TD Bank was recognized for its compensation discussion and analysis portion of its proxy circular, which the CCGG says thoroughly explained the design of its compensation plan.
“It disclosed the linkages between their strategic objectives, compensation principles, and performance indicators, as well as the resulting executive compensation,” said D’Onofrio.
TD also disclosed its approach to risk management and provided a specific report on risk and related links to executive compensation. The proxy circular included a “plain-language letter” from the chairperson of the human resources committee discussing the bank’s approach to compensation and explaining their reasons for reducing the formula-based bonus amount in 2010.

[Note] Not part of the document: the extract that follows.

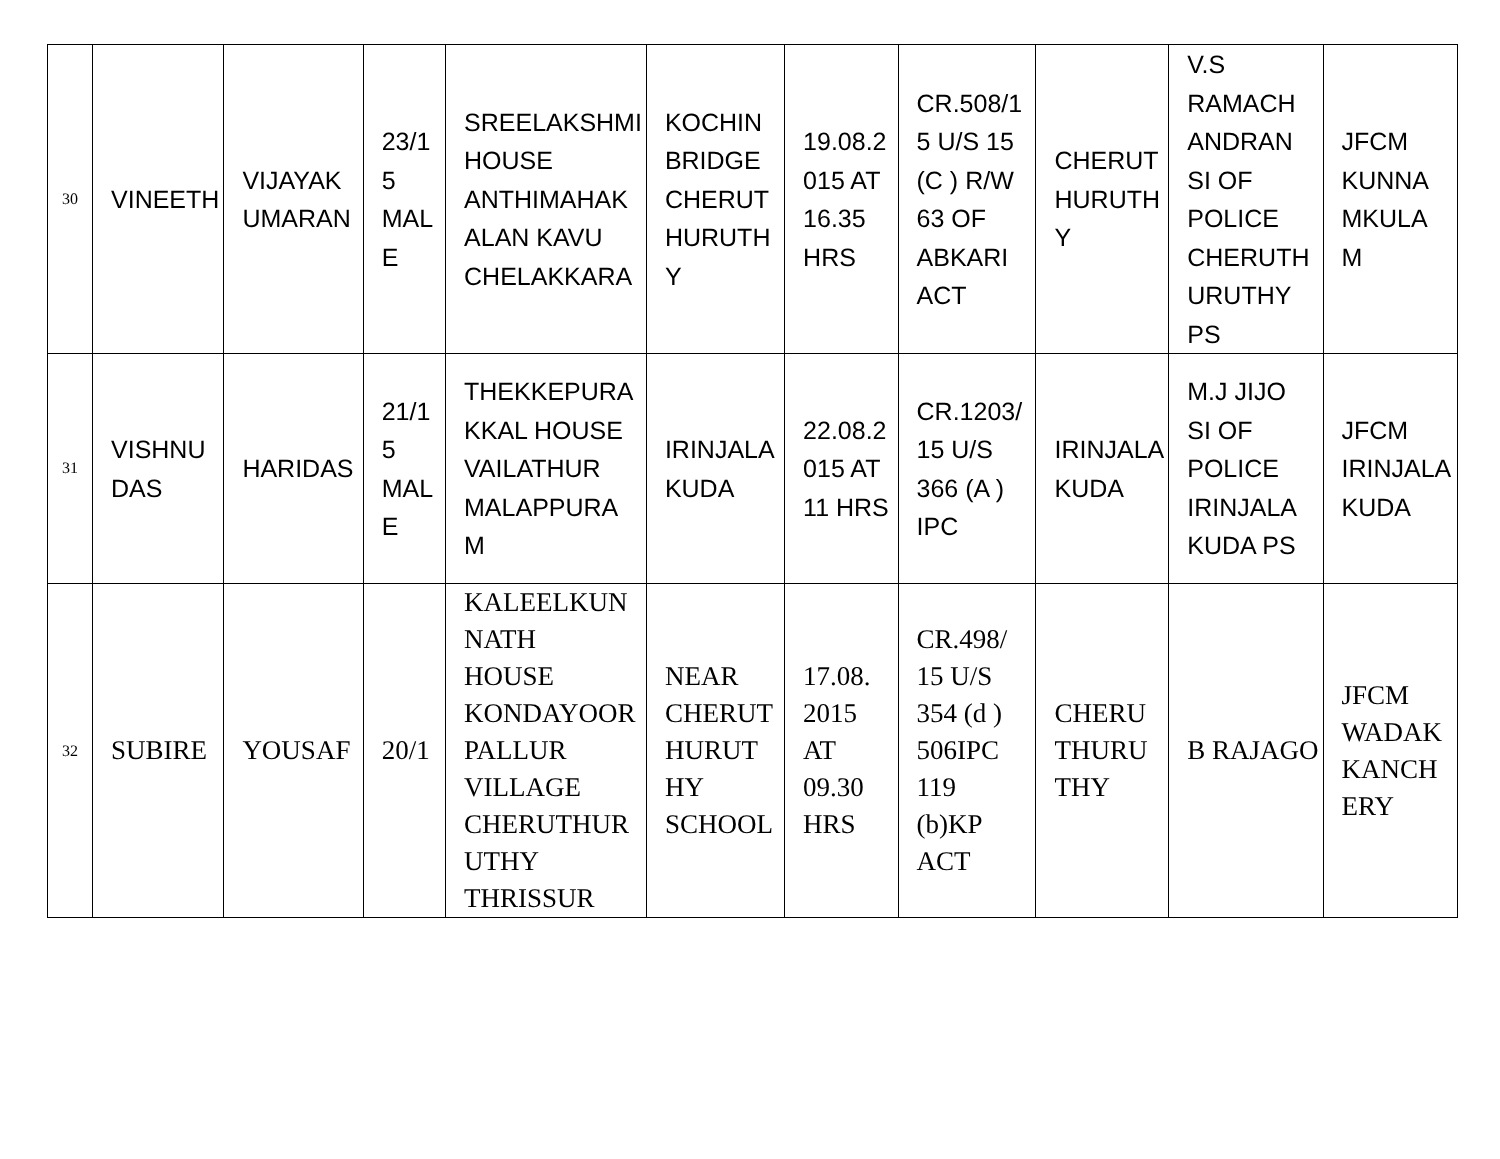| 30 | VINEETH | VIJAYAK UMARAN | 23/1 5 MAL E | SREELAKSHMI HOUSE ANTHIMAHAK ALAN KAVU CHELAKKARA | KOCHIN BRIDGE CHERUT HURUTH Y | 19.08.2 015 AT 16.35 HRS | CR.508/1 5 U/S 15 (C ) R/W 63 OF ABKARI ACT | CHERUT HURUTH Y | V.S RAMACH ANDRAN SI OF POLICE CHERUTH URUTHY PS | JFCM KUNNA MKULA M |
| 31 | VISHNU DAS | HARIDAS | 21/1 5 MAL E | THEKKEPURA KKAL HOUSE VAILATHUR MALAPPURA M | IRINJALA KUDA | 22.08.2 015 AT 11 HRS | CR.1203/ 15 U/S 366 (A ) IPC | IRINJALA KUDA | M.J JIJO SI OF POLICE IRINJALA KUDA PS | JFCM IRINJALA KUDA |
| 32 | SUBIRE | YOUSAF | 20/1 | KALEELKUN NATH HOUSE KONDAYOOR PALLUR VILLAGE CHERUTHUR UTHY THRISSUR | NEAR CHERUT HURUT HY SCHOOL | 17.08. 2015 AT 09.30 HRS | CR.498/ 15 U/S 354 (d ) 506IPC 119 (b)KP ACT | CHERU THURU THY | B RAJAGO | JFCM WADAK KANCH ERY |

“Their disclosure clearly demonstrated the board’s ownership of the bank’s compensation plan,” said D’Onofrio. TD’s includes a “look-back table,” which shows the grant date values of the CEO’s compensation for each year of his tenure and the actual value of that compensation as of the most recent year-end. The table also compares the actual compensation the CEO received to the value of a $100 shareholder investment in each of those years.”
“This is about trying to make it understandable to the reader, not only in what the words mean, but link it in some way to the shareholder promise. Executive compensation is always going to be an important disclosure area — it was in previous years and will be in the future. We’re always trying to get good disclosure that is understandable and based on sound principles,” says Erlichman.
MTS provides one-page director nominee profiles, which allow shareholders to learn detailed information about their representatives on the board and to compare directors across a range of fields. The director biographies provide for disclosure of share and option ownership, interlocks, experience, the previous year’s voting results, and other useful information for shareholders.